Over the past month, gold prices have risen and fallen, but one thing has been constant - the situation surrounding gold as collateral has been consistently "complicated." We first noticed Gold Forward Offered Rates (GOFO) sliding below the X-axis on July 8, when 1 Month GOFO turned negative for the first month since the Lehman failure, while the 3 Month GOFO had a minus sign ahead of for the first time since the 1999 Washington Agreement (which allowed Gordon Brown to dispose of the UK's gold at blue light special prices).
However, what has been different about the current negative GOFO episode is that while in the past GOFO spiked negative and promptly reverted to normal, short-end GOFO rates (1-3 Month) have been negative now for the longest period on record: 25 consecutive work days. And it's only getting worse: after the 6 Month GOFO rate also slid below 0% in mid-July, only to recover positive for the next two weeks, as of today it has again turned negative for the second day in a row while the short-end procurement situation has gone from bad to worse.
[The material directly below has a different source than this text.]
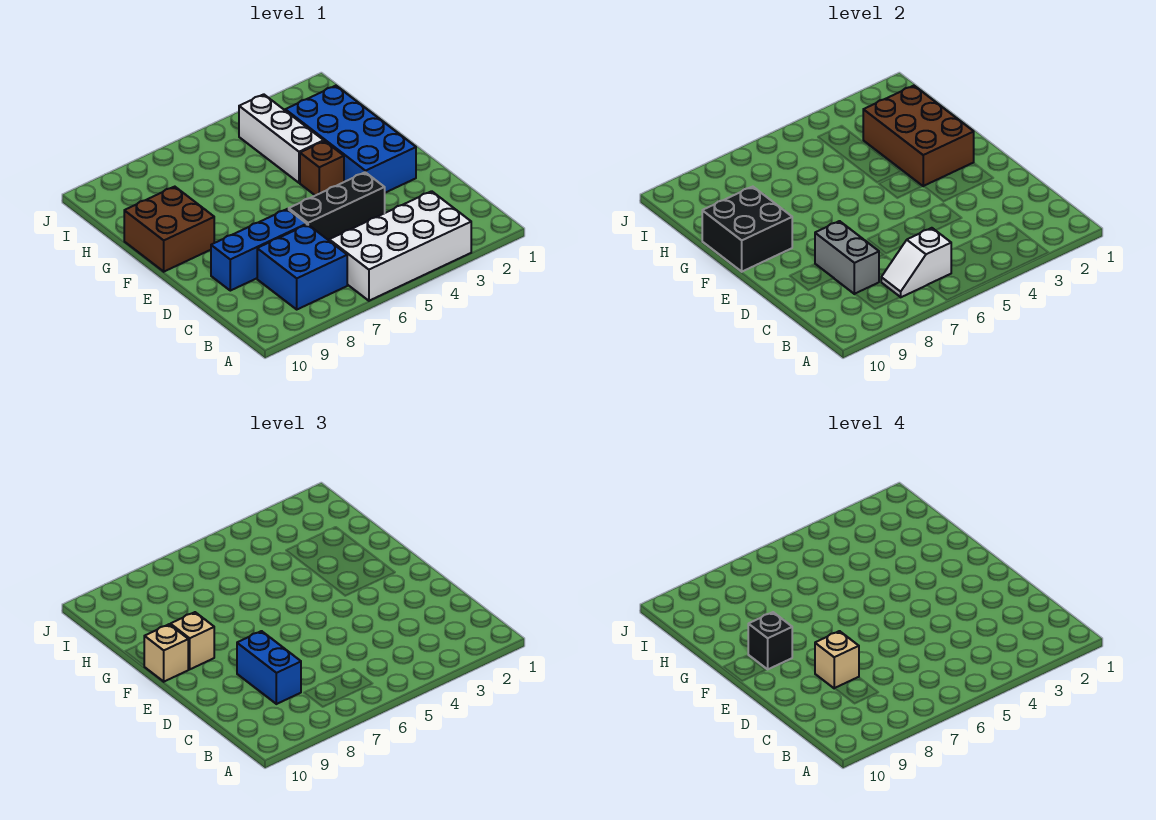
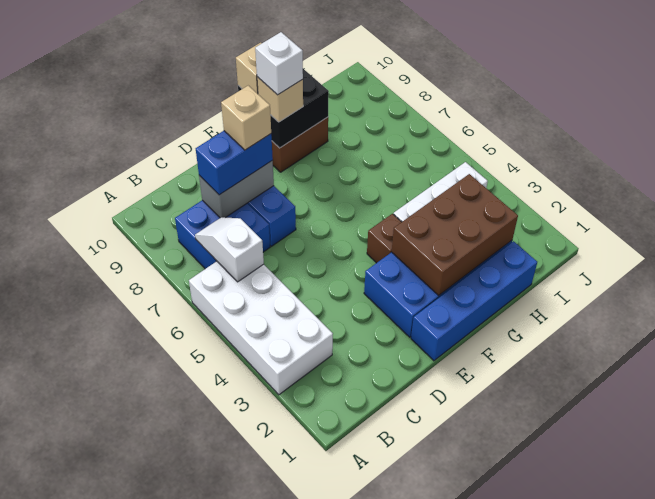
black 1x3 brick [289,172,385,240] -> none
none -> blue 1x4 brick [411,241,537,361]
black 1x1 brick [748,612,792,669] -> white 1x1 brick [255,32,303,95]

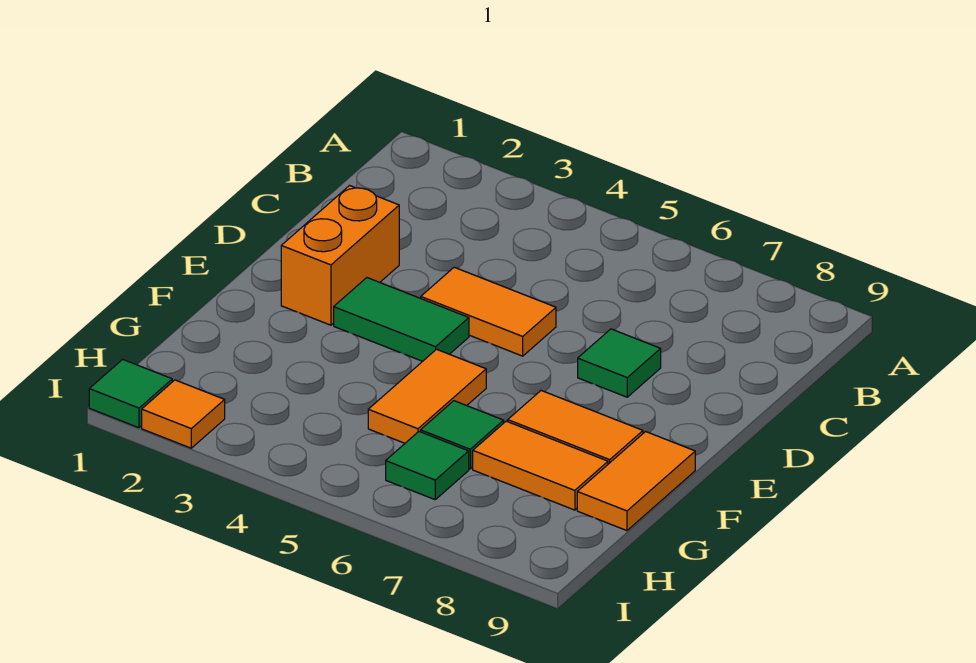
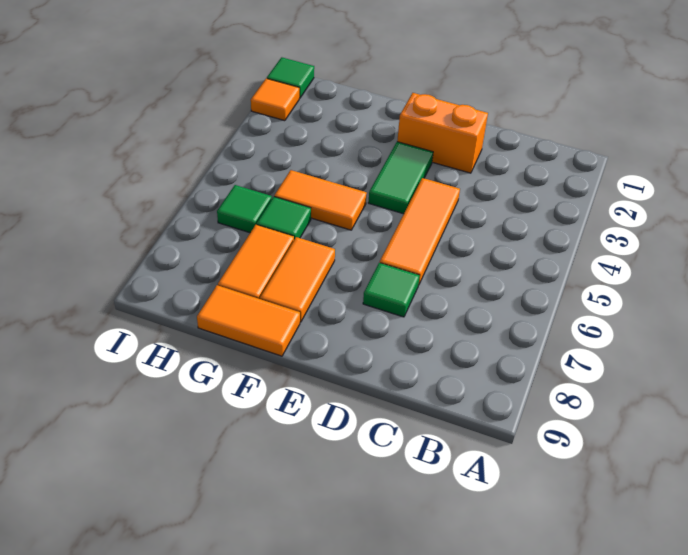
orange 1x2 tile [421,267,556,356] -> orange 1x3 tile [380,178,460,285]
What is unclear, is why GOFO rates continue to be negative (and are getting more negative). As we laid out over a month ago, it may be one of many things:
- An ETF-induced repricing of paper and physical gold
- Ongoing deliverable concerns and/or shortages involving one (JPM) or more Comex gold members.
- Liquidations in the paper gold market
- A shortage of physical gold for a non-bullion bank market participant
- A major fund unwinding a futures pair trade involving at least one gold leasing leg
- An ongoing bullion bank failure with or without an associated allocated gold bank "run"
- All of the above
One thing we do know that has changed since then, is that JPM's gold bullion holdings have slid to fresh record lows and JPM has been forced to scramble to procure gold from both HSBC and Scotia. Is there anything else going on behind the scenes? Absolutely (coughbundesbankcough), alas as usually happens in cases like this, we will learn the whole story after the fact. That's ok: we have lots of popcorn, and unlike those who rely on the JPM vault for storage purposes, our physical holdings are always at arms length.